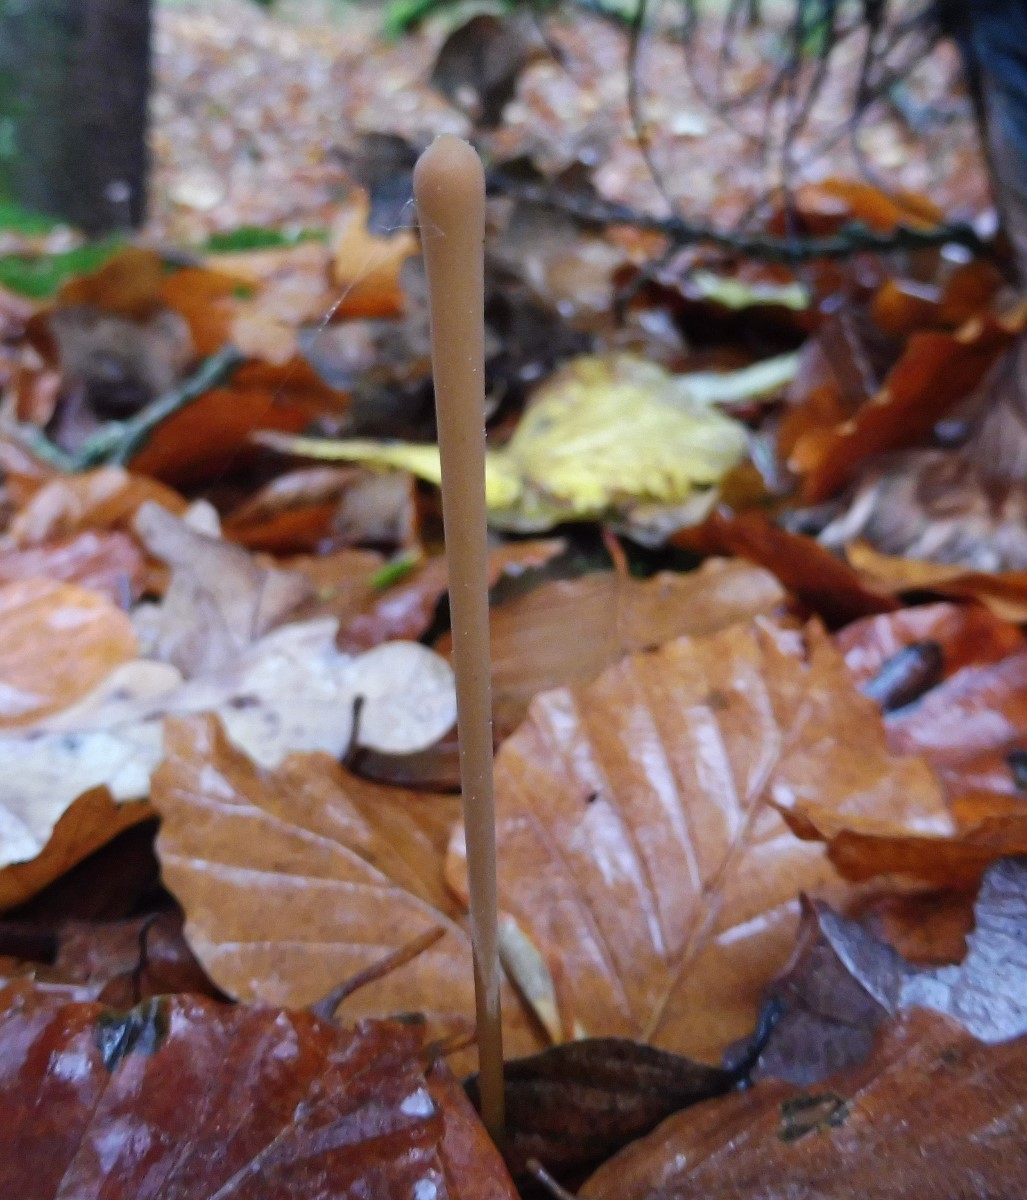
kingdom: Fungi
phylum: Basidiomycota
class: Agaricomycetes
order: Agaricales
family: Typhulaceae
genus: Typhula
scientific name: Typhula fistulosa
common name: pibet rørkølle
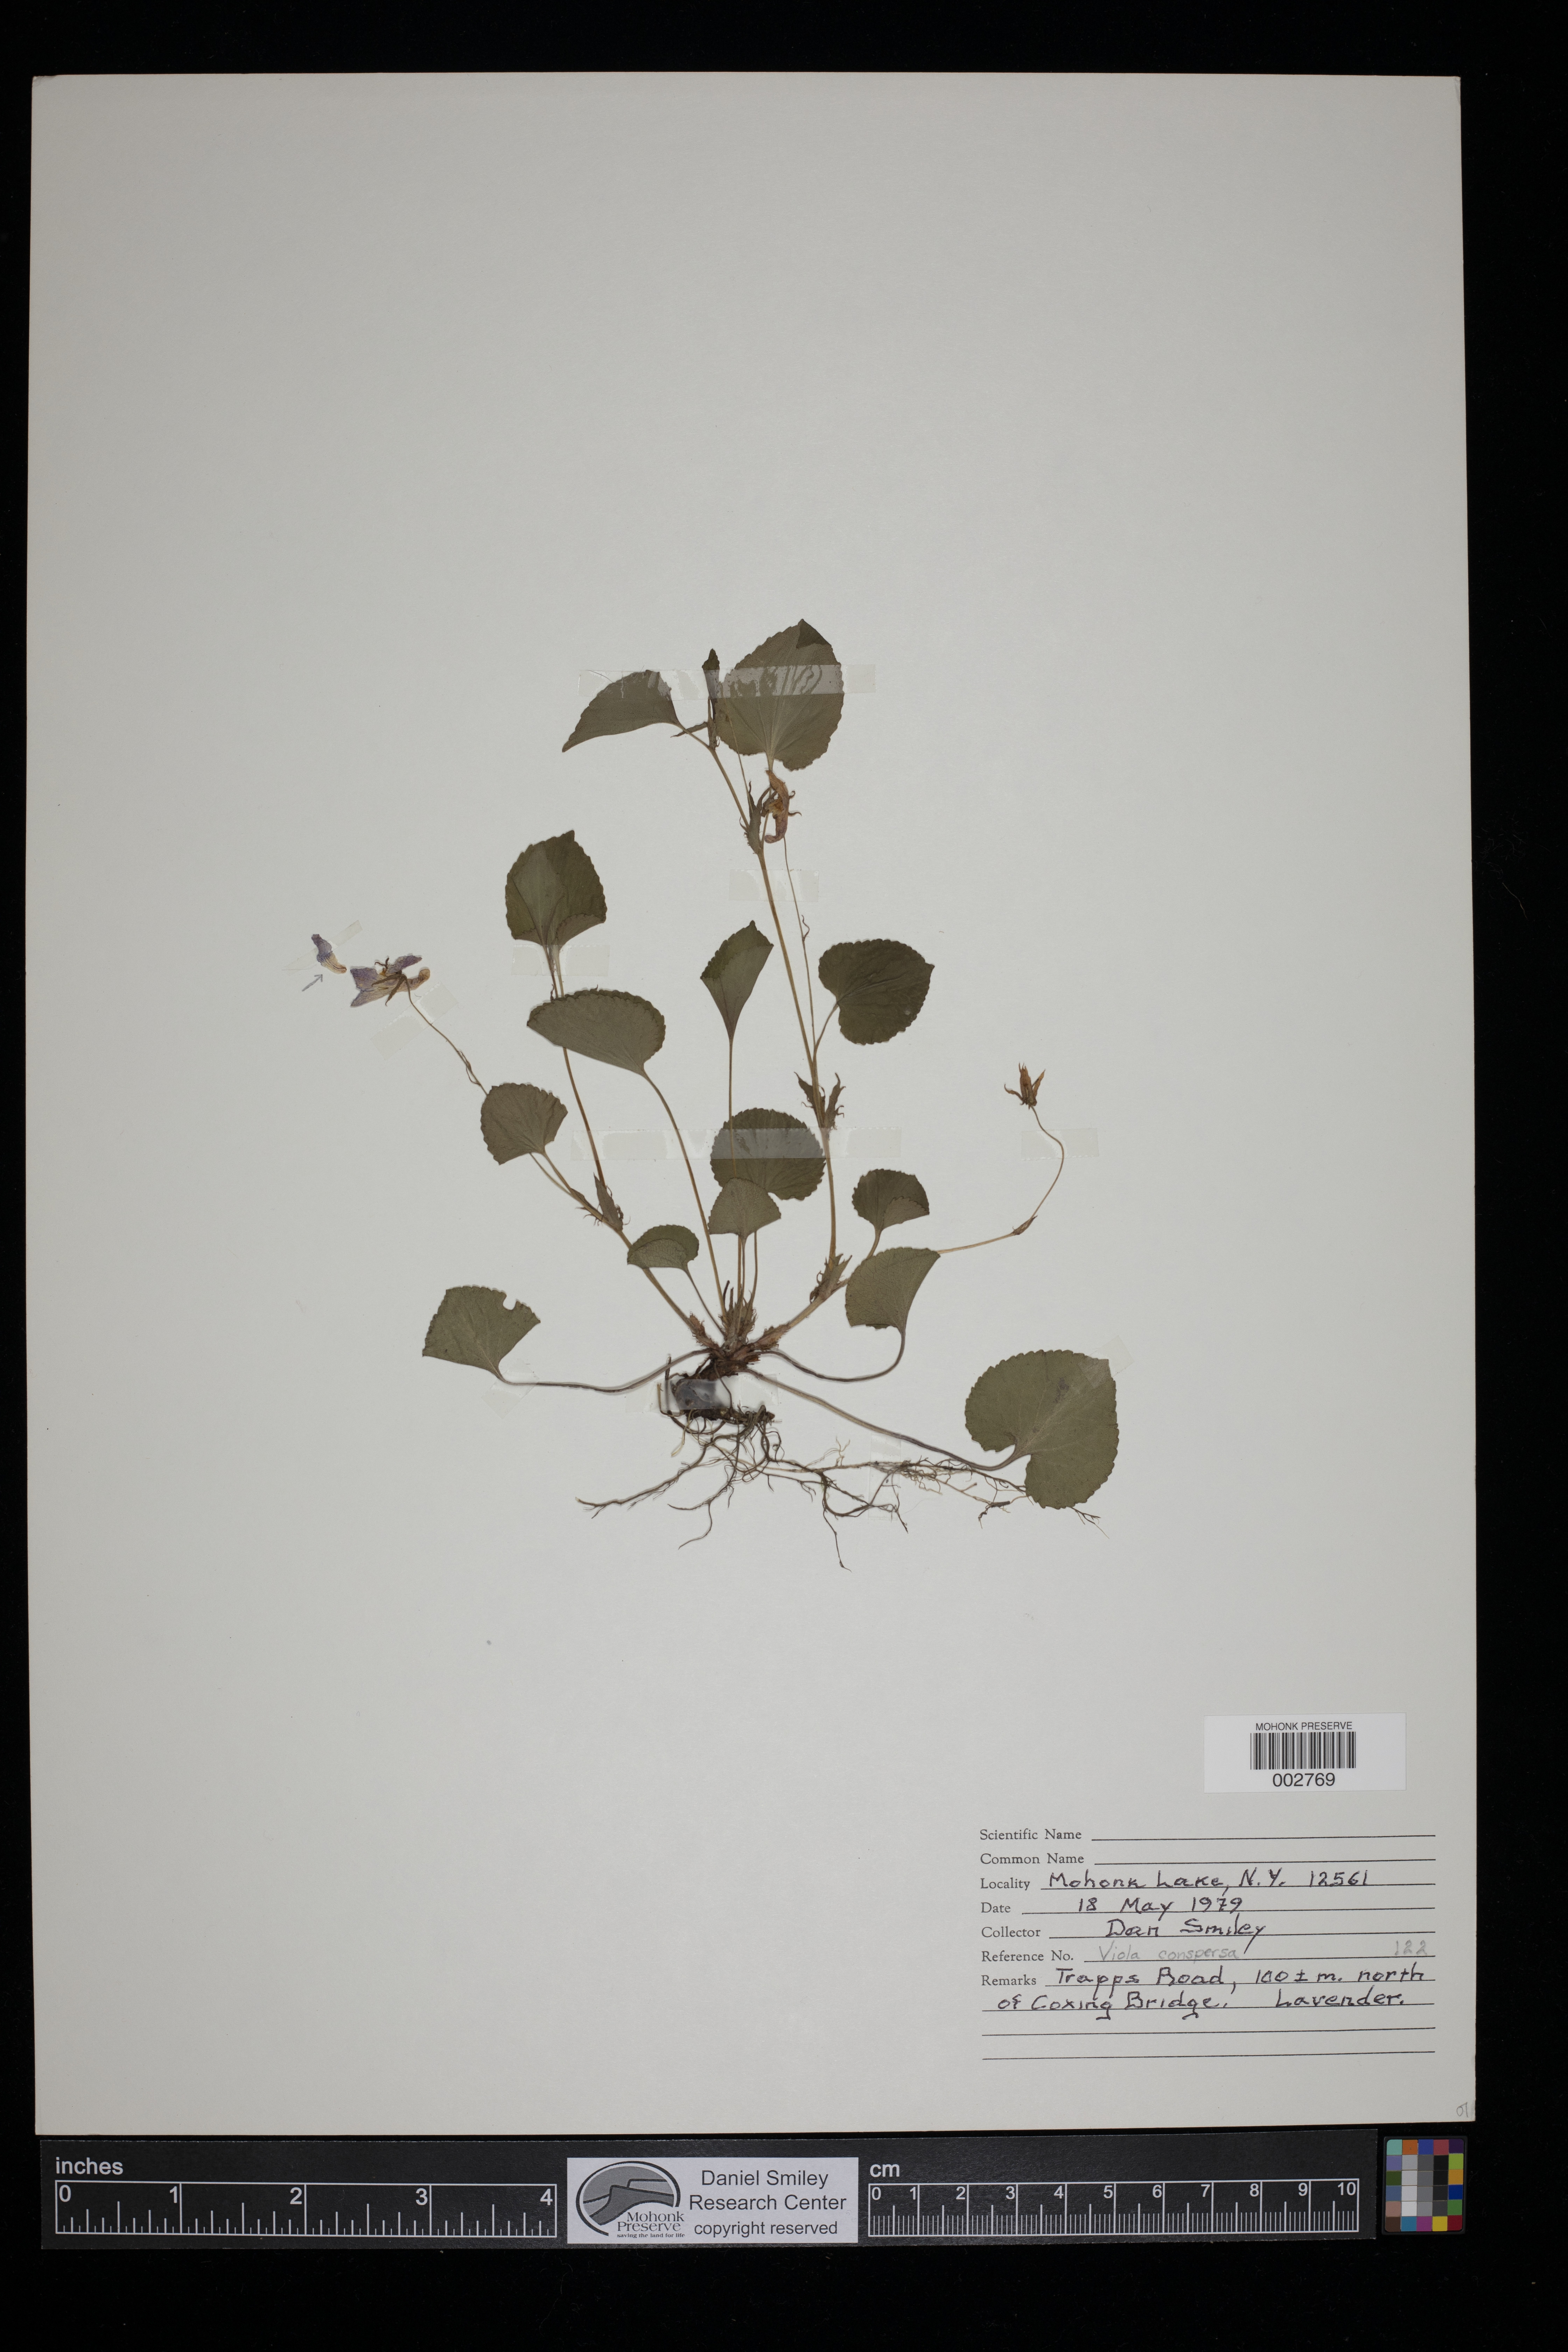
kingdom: Plantae
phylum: Tracheophyta
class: Magnoliopsida
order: Malpighiales
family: Violaceae
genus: Viola
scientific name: Viola labradorica
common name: Labrador violet
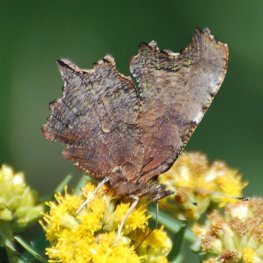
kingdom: Animalia
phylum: Arthropoda
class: Insecta
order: Lepidoptera
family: Nymphalidae
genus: Polygonia
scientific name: Polygonia faunus
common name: Green Comma
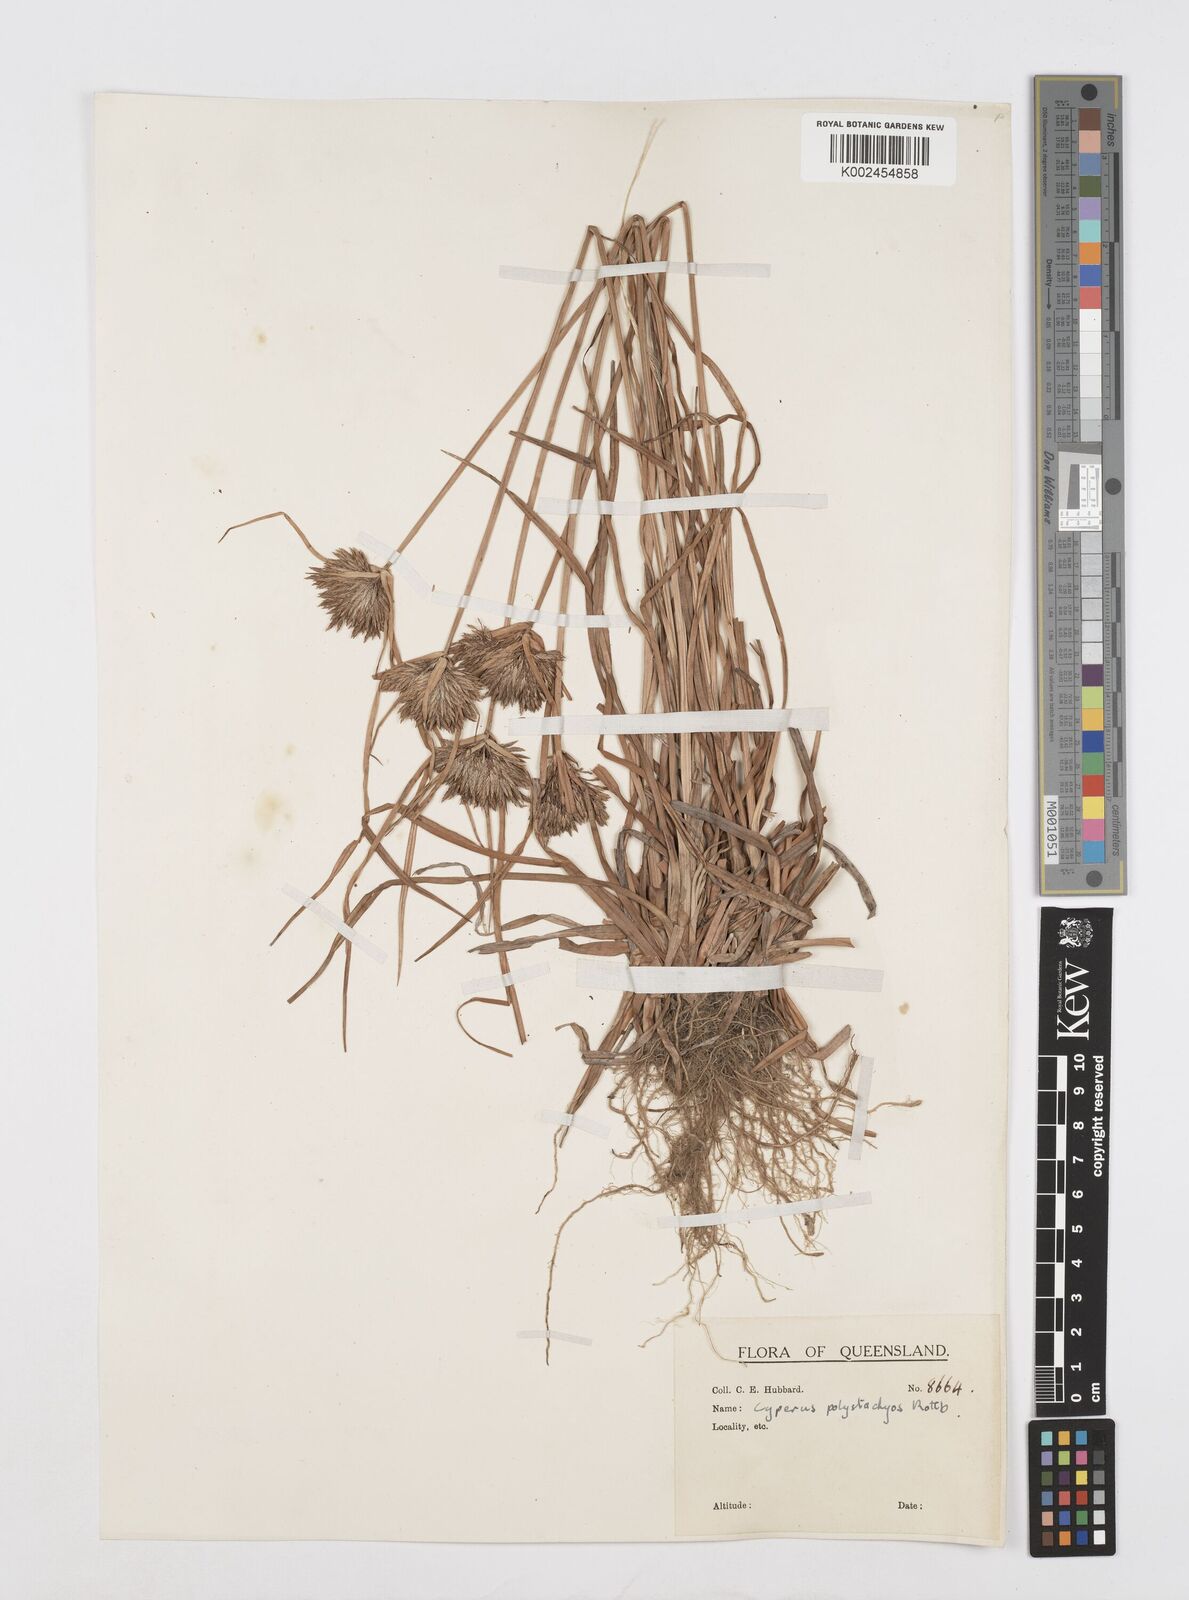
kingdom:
■ ■ ■ ■ ■
Directions
Format the lines of the records as a Markdown table with the columns Row and Line, starting at the line containing "class: Insecta" and ending at the last line of the records. Number each row, leave out blank lines, and leave the pictures out.

Result of the exercise
| Row | Line |
|---|---|
| 1 | class: Insecta |
| 2 | order: Lepidoptera |
| 3 | family: Nymphalidae |
| 4 | genus: Polygonia |
| 5 | scientific name: Polygonia faunus |
| 6 | common name: Green Comma |
| 7 | kingdom: |